«Je ne sais pas s’il y a de l’angoisse dans mon carnet. Je dirais plutôt qu’il y a de l’inquiétude. Je suis inquiète, toujours inquiète, aux aguets, par rapport à l’avenir, par rapport à ce qui peut nous tomber dessus. C’est une forme d’écoute du monde, des autres. Je suis une oreille tendue, oui, très tendue» (Catherine Mavrikakis, entrevue par Dominique Lemieux, les Libraires, 14 septembre 2010).
L’oreille tendue de… André Belleau
«Si on mettait bout à bout toutes les grossièretés, en oubliant le reste, on finirait par dessiner, au tableau noir, un corps caractérisé par une excroissance prodigieuse du nez, une ouverture abyssale de la bouche et un gonflement énorme de l’étage corporel inférieur. Et ce corps serait dépourvu d’yeux parce que ceux-ci individualisent, renvoient à une singularité. Le regard, reflet de l’intérieur, la vision introspective viendront plus tard avec la littérature bourgeoise. Le corps grotesque se signale au contraire par l’hypertrophie des organes de relation au monde : l’oreille que l’on tend, le nez qui hume.»
André Belleau, Notre Rabelais, «Présentation» de Diane Desrosiers et François Ricard, Montréal, Boréal, 1990, 177 p., p. 35.
L’oreille tendue de… Gilles Marcotte
«Parfois je crois entendre, venant de sa chambre, quelque chose qui ressemble à de la musique mais j’ai beau tendre l’oreille, me concentrer à l’extrême, je ne parviens pas à décider si c’est classique ou romantique, dodécaphonique ou simplement atonal, et d’ailleurs comment ferait-il jouer de la musique ?»
Gilles Marcotte, «S.», dans la Vie réelle. Histoires, Montréal, Boréal, 1989, 235 p., p. 193-213, p. 201.
L’oreille tendue de… Olivia Rosenthal
«Il y a autour de moi des objets, je crois qu’ils m’étaient familiers mais ils ne me disent rien, ne me parlent plus.

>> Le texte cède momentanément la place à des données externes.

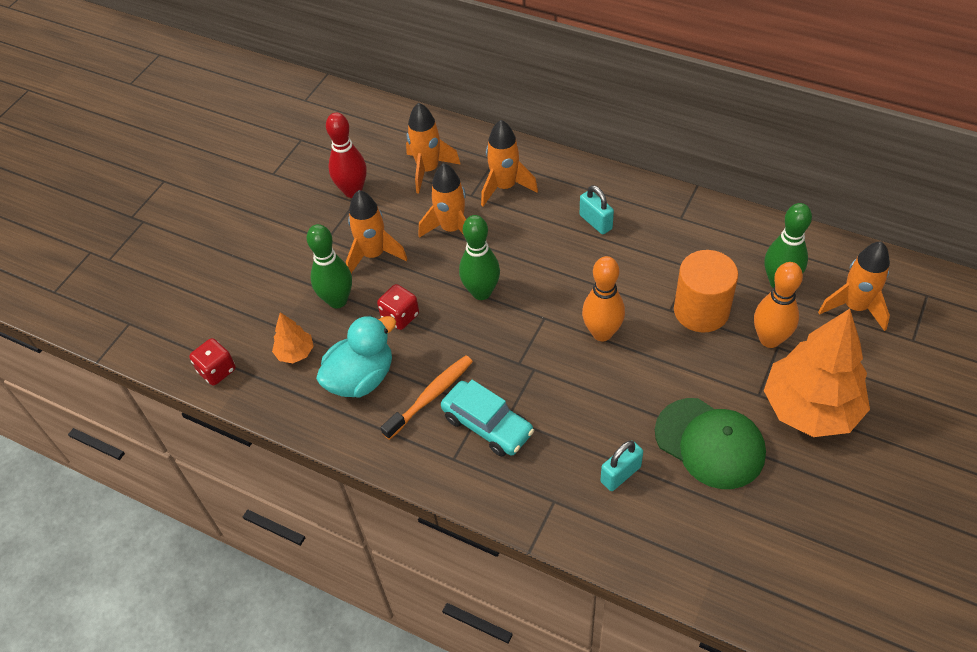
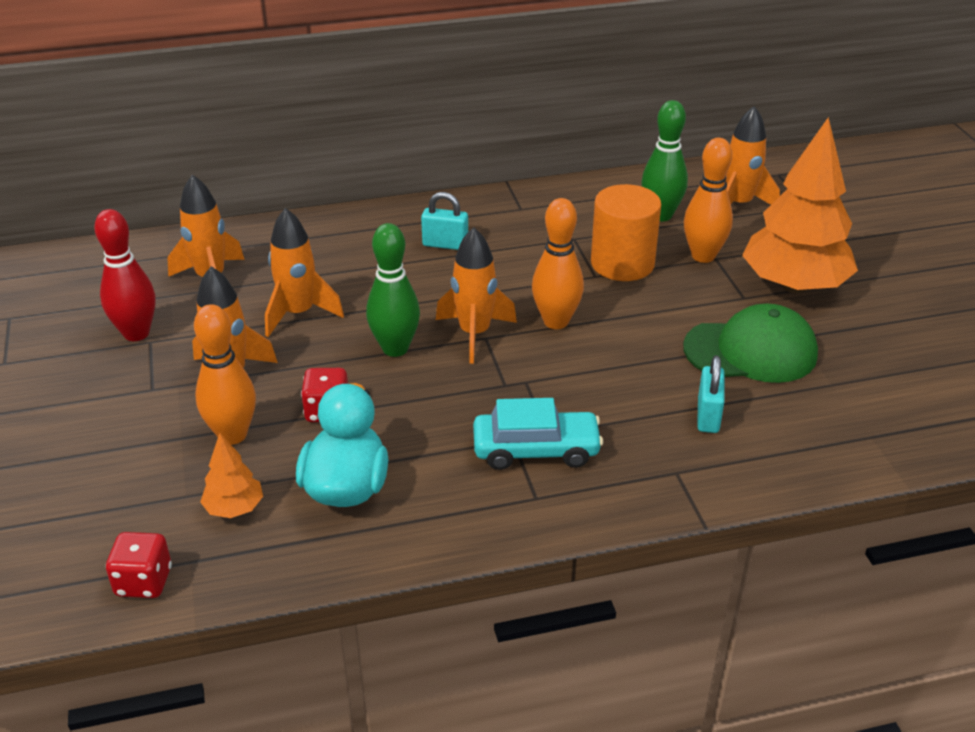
camera: 45 degrees left, 15 degrees down
green bowling pin [307,224,352,308] -> orange bowling pin [194,304,256,445]
orange toothbrush [381,355,473,440] -> none
orange rocket [481,120,538,206] -> orange rocket moved to [436,227,517,364]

J’ai beau tendre l’oreille pour écouter ce qu’ils murmurent, je ne les entends pas. Je crois que je deviens sourd, c’est cela, je deviens sourd.»
Olivia Rosenthal, On n’est pas là pour disparaître, Paris, Gallimard, coll. «Folio», 4890, 2007, 235 p., p. 20.
L’oreille tendue de… Georges Perec
«Tu as beau écouter, tendre l’oreille, l’appliquer contre la cloison, finalement, tu ne sais presque rien. Il semble que plus la précision de ta perception augmente, plus la certitude de tes interprétations diminue.»
Georges Perec, Un homme qui dort, Paris, Union générale d’éditions, coll. «10/18», 1110, 1976, 181 p., p. 158. Édition originale : 1967.